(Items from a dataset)
_ _ _ _ _ _ _

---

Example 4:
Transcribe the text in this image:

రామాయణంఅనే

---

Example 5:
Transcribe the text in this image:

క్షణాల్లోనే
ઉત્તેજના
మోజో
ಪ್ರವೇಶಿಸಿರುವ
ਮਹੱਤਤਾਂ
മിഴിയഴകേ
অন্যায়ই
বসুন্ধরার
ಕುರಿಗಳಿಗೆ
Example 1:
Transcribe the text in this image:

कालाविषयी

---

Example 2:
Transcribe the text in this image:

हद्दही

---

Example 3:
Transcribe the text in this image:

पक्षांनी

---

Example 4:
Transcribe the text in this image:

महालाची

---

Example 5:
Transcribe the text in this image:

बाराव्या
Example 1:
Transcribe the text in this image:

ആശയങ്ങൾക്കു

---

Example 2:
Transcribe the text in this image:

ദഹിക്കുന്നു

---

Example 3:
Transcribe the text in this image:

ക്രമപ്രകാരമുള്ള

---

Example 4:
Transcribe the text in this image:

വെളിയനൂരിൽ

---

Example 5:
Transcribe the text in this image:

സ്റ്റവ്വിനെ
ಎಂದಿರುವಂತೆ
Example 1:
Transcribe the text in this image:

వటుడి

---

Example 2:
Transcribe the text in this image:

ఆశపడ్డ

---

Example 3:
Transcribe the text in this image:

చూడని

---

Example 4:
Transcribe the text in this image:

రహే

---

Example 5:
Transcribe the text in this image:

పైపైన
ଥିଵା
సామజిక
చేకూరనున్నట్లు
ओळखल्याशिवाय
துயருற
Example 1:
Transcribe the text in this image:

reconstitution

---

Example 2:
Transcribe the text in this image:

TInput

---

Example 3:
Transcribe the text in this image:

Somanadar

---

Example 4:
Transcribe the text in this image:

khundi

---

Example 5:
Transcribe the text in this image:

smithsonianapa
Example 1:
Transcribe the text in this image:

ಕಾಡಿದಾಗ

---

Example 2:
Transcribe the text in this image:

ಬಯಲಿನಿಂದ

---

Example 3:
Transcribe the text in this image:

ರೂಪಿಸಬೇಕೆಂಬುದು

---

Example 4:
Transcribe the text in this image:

_ _ _ _ _ _ _

▸ **Exercise prompt**
So that nothing is lost, write out each record exactly as it appears above.

▸ **Result for this task**
---

Example 4:
Transcribe the text in this image:

రామాయణంఅనే

---

Example 5:
Transcribe the text in this image:

క్షణాల్లోనే
ઉત્તેજના
మోజో
ಪ್ರವೇಶಿಸಿರುವ
ਮਹੱਤਤਾਂ
മിഴിയഴകേ
অন্যায়ই
বসুন্ধরার
ಕುರಿಗಳಿಗೆ
Example 1:
Transcribe the text in this image:

कालाविषयी

---

Example 2:
Transcribe the text in this image:

हद्दही

---

Example 3:
Transcribe the text in this image:

पक्षांनी

---

Example 4:
Transcribe the text in this image:

महालाची

---

Example 5:
Transcribe the text in this image:

बाराव्या
Example 1:
Transcribe the text in this image:

ആശയങ്ങൾക്കു

---

Example 2:
Transcribe the text in this image:

ദഹിക്കുന്നു

---

Example 3:
Transcribe the text in this image:

ക്രമപ്രകാരമുള്ള

---

Example 4:
Transcribe the text in this image:

വെളിയനൂരിൽ

---

Example 5:
Transcribe the text in this image:

സ്റ്റവ്വിനെ
ಎಂದಿರುವಂತೆ
Example 1:
Transcribe the text in this image:

వటుడి

---

Example 2:
Transcribe the text in this image:

ఆశపడ్డ

---

Example 3:
Transcribe the text in this image:

చూడని

---

Example 4:
Transcribe the text in this image:

రహే

---

Example 5:
Transcribe the text in this image:

పైపైన
ଥିଵା
సామజిక
చేకూరనున్నట్లు
ओळखल्याशिवाय
துயருற
Example 1:
Transcribe the text in this image:

reconstitution

---

Example 2:
Transcribe the text in this image:

TInput

---

Example 3:
Transcribe the text in this image:

Somanadar

---

Example 4:
Transcribe the text in this image:

khundi

---

Example 5:
Transcribe the text in this image:

smithsonianapa
Example 1:
Transcribe the text in this image:

ಕಾಡಿದಾಗ

---

Example 2:
Transcribe the text in this image:

ಬಯಲಿನಿಂದ

---

Example 3:
Transcribe the text in this image:

ರೂಪಿಸಬೇಕೆಂಬುದು

---

Example 4:
Transcribe the text in this image:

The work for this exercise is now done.